INFORMATION GIVEN:
==================================================

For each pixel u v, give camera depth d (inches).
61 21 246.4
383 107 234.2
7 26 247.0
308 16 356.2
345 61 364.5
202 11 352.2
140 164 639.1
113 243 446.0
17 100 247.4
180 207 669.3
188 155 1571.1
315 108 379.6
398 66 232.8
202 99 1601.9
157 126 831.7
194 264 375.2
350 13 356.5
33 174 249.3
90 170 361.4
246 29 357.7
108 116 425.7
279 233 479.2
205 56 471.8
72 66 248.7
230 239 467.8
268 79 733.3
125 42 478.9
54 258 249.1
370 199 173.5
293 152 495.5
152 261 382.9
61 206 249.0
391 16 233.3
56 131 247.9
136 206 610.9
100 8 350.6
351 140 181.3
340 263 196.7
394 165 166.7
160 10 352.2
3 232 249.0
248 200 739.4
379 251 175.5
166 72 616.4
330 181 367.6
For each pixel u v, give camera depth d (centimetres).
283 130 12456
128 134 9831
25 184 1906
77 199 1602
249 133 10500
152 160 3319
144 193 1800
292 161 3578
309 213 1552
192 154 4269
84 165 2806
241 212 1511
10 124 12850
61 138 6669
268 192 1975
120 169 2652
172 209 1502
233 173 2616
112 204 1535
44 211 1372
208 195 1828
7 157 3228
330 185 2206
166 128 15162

==================================================

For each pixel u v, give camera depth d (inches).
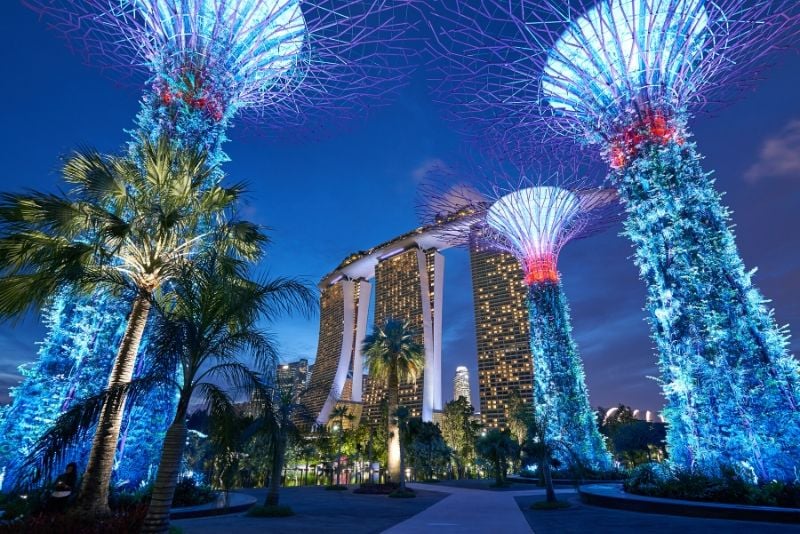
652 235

==================================================

Give the exact lines, and only those, from the line containing "125 42 478.9" through the line containing "283 130 12456" in the entries above.

RESPONSE TO THIS EXERCISE:
125 42 478.9
54 258 249.1
370 199 173.5
293 152 495.5
152 261 382.9
61 206 249.0
391 16 233.3
56 131 247.9
136 206 610.9
100 8 350.6
351 140 181.3
340 263 196.7
394 165 166.7
160 10 352.2
3 232 249.0
248 200 739.4
379 251 175.5
166 72 616.4
330 181 367.6
For each pixel u v, give camera depth d (centimetres).
283 130 12456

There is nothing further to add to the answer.